⟨

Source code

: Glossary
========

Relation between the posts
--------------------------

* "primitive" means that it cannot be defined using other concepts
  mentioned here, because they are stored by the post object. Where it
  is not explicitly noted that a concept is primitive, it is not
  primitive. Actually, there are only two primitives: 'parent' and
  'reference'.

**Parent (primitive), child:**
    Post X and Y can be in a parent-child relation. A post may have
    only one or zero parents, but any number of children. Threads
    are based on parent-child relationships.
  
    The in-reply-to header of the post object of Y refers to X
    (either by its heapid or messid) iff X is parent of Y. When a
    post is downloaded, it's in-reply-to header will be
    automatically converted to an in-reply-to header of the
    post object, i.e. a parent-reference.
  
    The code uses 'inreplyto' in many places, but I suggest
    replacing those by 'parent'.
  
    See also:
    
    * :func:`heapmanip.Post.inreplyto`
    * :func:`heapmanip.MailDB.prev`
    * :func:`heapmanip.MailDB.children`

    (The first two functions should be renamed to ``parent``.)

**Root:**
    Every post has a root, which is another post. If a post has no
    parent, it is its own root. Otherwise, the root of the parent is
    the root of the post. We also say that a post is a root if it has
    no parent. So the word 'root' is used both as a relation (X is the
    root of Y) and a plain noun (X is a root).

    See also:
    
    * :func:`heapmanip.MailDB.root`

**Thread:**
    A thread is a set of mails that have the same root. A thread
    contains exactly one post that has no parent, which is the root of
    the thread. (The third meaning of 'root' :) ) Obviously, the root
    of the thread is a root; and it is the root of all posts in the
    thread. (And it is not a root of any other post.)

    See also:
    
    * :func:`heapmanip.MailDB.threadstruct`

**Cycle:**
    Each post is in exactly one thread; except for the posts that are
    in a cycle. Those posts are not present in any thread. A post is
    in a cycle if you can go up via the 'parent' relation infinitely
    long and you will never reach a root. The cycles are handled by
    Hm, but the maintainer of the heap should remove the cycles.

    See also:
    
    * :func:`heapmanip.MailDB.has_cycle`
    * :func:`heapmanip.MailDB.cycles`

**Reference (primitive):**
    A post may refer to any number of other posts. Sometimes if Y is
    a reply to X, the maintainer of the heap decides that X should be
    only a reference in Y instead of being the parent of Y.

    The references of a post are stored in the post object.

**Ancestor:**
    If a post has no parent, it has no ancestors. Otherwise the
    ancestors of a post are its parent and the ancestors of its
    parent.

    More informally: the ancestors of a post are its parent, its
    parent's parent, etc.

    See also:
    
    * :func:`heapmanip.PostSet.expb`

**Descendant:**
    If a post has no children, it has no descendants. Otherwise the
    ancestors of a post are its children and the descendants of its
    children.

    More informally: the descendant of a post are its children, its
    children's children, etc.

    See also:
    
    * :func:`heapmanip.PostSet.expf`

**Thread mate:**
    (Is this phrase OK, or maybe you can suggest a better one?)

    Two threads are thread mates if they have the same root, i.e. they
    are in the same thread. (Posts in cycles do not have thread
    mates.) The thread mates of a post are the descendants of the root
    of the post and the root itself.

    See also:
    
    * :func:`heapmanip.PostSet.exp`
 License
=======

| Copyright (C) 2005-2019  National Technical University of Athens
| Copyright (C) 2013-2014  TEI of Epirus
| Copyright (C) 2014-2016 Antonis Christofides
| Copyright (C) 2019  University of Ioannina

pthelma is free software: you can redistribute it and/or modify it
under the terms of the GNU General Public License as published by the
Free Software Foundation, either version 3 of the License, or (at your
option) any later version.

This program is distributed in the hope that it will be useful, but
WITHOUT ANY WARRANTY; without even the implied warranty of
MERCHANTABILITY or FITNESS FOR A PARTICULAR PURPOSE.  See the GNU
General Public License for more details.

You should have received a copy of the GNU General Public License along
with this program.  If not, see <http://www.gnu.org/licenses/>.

⟩

Problem> A complete and exact transcription of the material is required.

Solution for this task>
Source code

: Glossary
========

Relation between the posts
--------------------------

* "primitive" means that it cannot be defined using other concepts
  mentioned here, because they are stored by the post object. Where it
  is not explicitly noted that a concept is primitive, it is not
  primitive. Actually, there are only two primitives: 'parent' and
  'reference'.

**Parent (primitive), child:**
    Post X and Y can be in a parent-child relation. A post may have
    only one or zero parents, but any number of children. Threads
    are based on parent-child relationships.
  
    The in-reply-to header of the post object of Y refers to X
    (either by its heapid or messid) iff X is parent of Y. When a
    post is downloaded, it's in-reply-to header will be
    automatically converted to an in-reply-to header of the
    post object, i.e. a parent-reference.
  
    The code uses 'inreplyto' in many places, but I suggest
    replacing those by 'parent'.
  
    See also:
    
    * :func:`heapmanip.Post.inreplyto`
    * :func:`heapmanip.MailDB.prev`
    * :func:`heapmanip.MailDB.children`

    (The first two functions should be renamed to ``parent``.)

**Root:**
    Every post has a root, which is another post. If a post has no
    parent, it is its own root. Otherwise, the root of the parent is
    the root of the post. We also say that a post is a root if it has
    no parent. So the word 'root' is used both as a relation (X is the
    root of Y) and a plain noun (X is a root).

    See also:
    
    * :func:`heapmanip.MailDB.root`

**Thread:**
    A thread is a set of mails that have the same root. A thread
    contains exactly one post that has no parent, which is the root of
    the thread. (The third meaning of 'root' :) ) Obviously, the root
    of the thread is a root; and it is the root of all posts in the
    thread. (And it is not a root of any other post.)

    See also:
    
    * :func:`heapmanip.MailDB.threadstruct`

**Cycle:**
    Each post is in exactly one thread; except for the posts that are
    in a cycle. Those posts are not present in any thread. A post is
    in a cycle if you can go up via the 'parent' relation infinitely
    long and you will never reach a root. The cycles are handled by
    Hm, but the maintainer of the heap should remove the cycles.

    See also:
    
    * :func:`heapmanip.MailDB.has_cycle`
    * :func:`heapmanip.MailDB.cycles`

**Reference (primitive):**
    A post may refer to any number of other posts. Sometimes if Y is
    a reply to X, the maintainer of the heap decides that X should be
    only a reference in Y instead of being the parent of Y.

    The references of a post are stored in the post object.

**Ancestor:**
    If a post has no parent, it has no ancestors. Otherwise the
    ancestors of a post are its parent and the ancestors of its
    parent.

    More informally: the ancestors of a post are its parent, its
    parent's parent, etc.

    See also:
    
    * :func:`heapmanip.PostSet.expb`

**Descendant:**
    If a post has no children, it has no descendants. Otherwise the
    ancestors of a post are its children and the descendants of its
    children.

    More informally: the descendant of a post are its children, its
    children's children, etc.

    See also:
    
    * :func:`heapmanip.PostSet.expf`

**Thread mate:**
    (Is this phrase OK, or maybe you can suggest a better one?)

    Two threads are thread mates if they have the same root, i.e. they
    are in the same thread. (Posts in cycles do not have thread
    mates.) The thread mates of a post are the descendants of the root
    of the post and the root itself.

    See also:
    
    * :func:`heapmanip.PostSet.exp`
 License
=======

| Copyright (C) 2005-2019  National Technical University of Athens
| Copyright (C) 2013-2014  TEI of Epirus
| Copyright (C) 2014-2016 Antonis Christofides
| Copyright (C) 2019  University of Ioannina

pthelma is free software: you can redistribute it and/or modify it
under the terms of the GNU General Public License as published by the
Free Software Foundation, either version 3 of the License, or (at your
option) any later version.

This program is distributed in the hope that it will be useful, but
WITHOUT ANY WARRANTY; without even the implied warranty of
MERCHANTABILITY or FITNESS FOR A PARTICULAR PURPOSE.  See the GNU
General Public License for more details.

You should have received a copy of the GNU General Public License along
with this program.  If not, see <http://www.gnu.org/licenses/>.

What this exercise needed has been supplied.